The building is being restored with minimal intervention to preserve its significant defining elements. It will be furnished with original pieces and artifacts currently stored in the mansion, and from the Aw family’s private collection.
Apart from providing music education, Haw Par Music Farm will offer social outreach programmes designed to encourage students to participate in community service. It will also bring benefits to the underprivileged group by offering scholarships, bursaries, music therapy and appreciation classes to the elderly.
Roger Wu, CEO of the Haw Par Music Foundation, said the project will serve a dual purpose: conserve the unique heritage landmark for public enjoyment, and provide a cultural environment for the people of Hong Kong to study Western and Chinese music.
In an interview shortly before his unexpected passing, Mr Thom expressed the hope that the project would also further boost Hong Kong-Canada cultural relations.
The Vancouver Academy of Music (VAM) is a strategic partner of the Haw Par Music Farm project, and worked closely with Mr Thom as part of a global team of experts overseeing the heritage revitalisation.
Joseph Elworthy, Executive Director of the 49-year-old Canadian musical institution, will assist in the curriculum development for the new school, ensuring the most current and progressive music education methods are delivered to Hong Kong.
“The rich history of Haw Par Mansion, now brought back to life by means of a music school, is a fascinating proposition,” said Mr Elworthy. "The mansion has been an historical gathering place for cultural activities, such as salon concerts and musical soirees.
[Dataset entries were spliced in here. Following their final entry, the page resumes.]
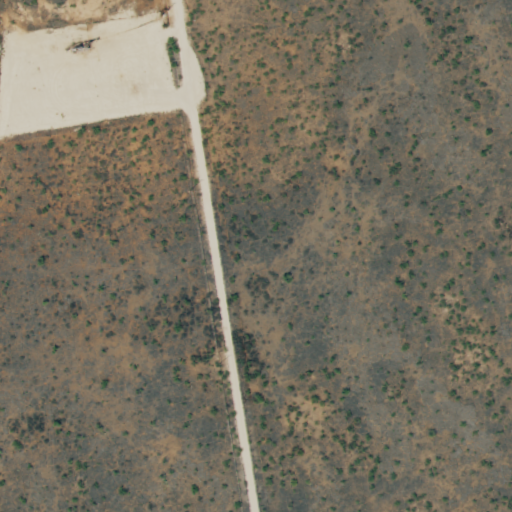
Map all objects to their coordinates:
road: (29, 384)
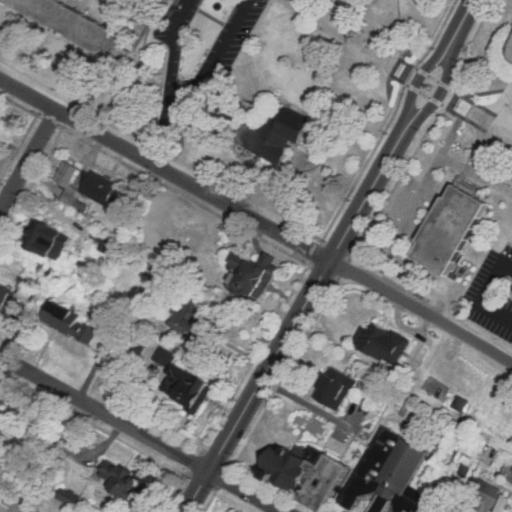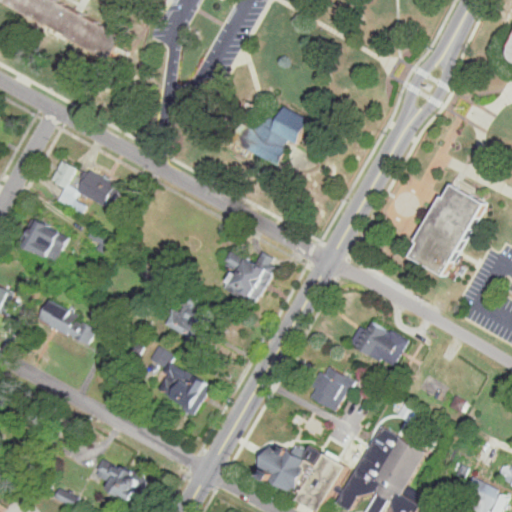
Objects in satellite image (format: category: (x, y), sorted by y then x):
road: (237, 3)
road: (470, 6)
building: (69, 22)
building: (75, 25)
building: (511, 33)
building: (509, 49)
road: (425, 68)
road: (444, 79)
road: (163, 132)
building: (275, 133)
building: (273, 134)
road: (26, 156)
road: (163, 169)
building: (66, 172)
building: (83, 185)
building: (101, 187)
building: (456, 215)
building: (447, 228)
building: (103, 238)
building: (47, 239)
building: (48, 240)
building: (249, 274)
building: (253, 275)
road: (484, 293)
building: (6, 297)
building: (4, 298)
road: (420, 313)
building: (192, 315)
building: (68, 321)
building: (69, 322)
building: (192, 323)
road: (292, 323)
building: (384, 342)
building: (383, 343)
building: (140, 347)
building: (182, 381)
building: (180, 382)
building: (332, 387)
building: (335, 387)
building: (461, 402)
building: (410, 410)
road: (142, 434)
building: (302, 469)
building: (349, 472)
building: (508, 473)
building: (385, 474)
building: (508, 474)
building: (123, 478)
building: (122, 480)
building: (0, 489)
building: (70, 494)
building: (486, 496)
building: (488, 497)
road: (434, 510)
How wonderful it will be to add to Hong Kong's vibrant cultural scene by recreating these historical cultural gatherings."
Mr Elworthy believes Haw Par Mansion will be one of the world’s most unique settings for musical education. “I am hugely excited by the prospect of VAM faculty and our talented students coming to Hong Kong to perform and participate in educational-exchange opportunities,” Mr Elworthy said, adding that “it will ultimately be the musical programmes and the students themselves who will revitalise the soul of this wonderful space.”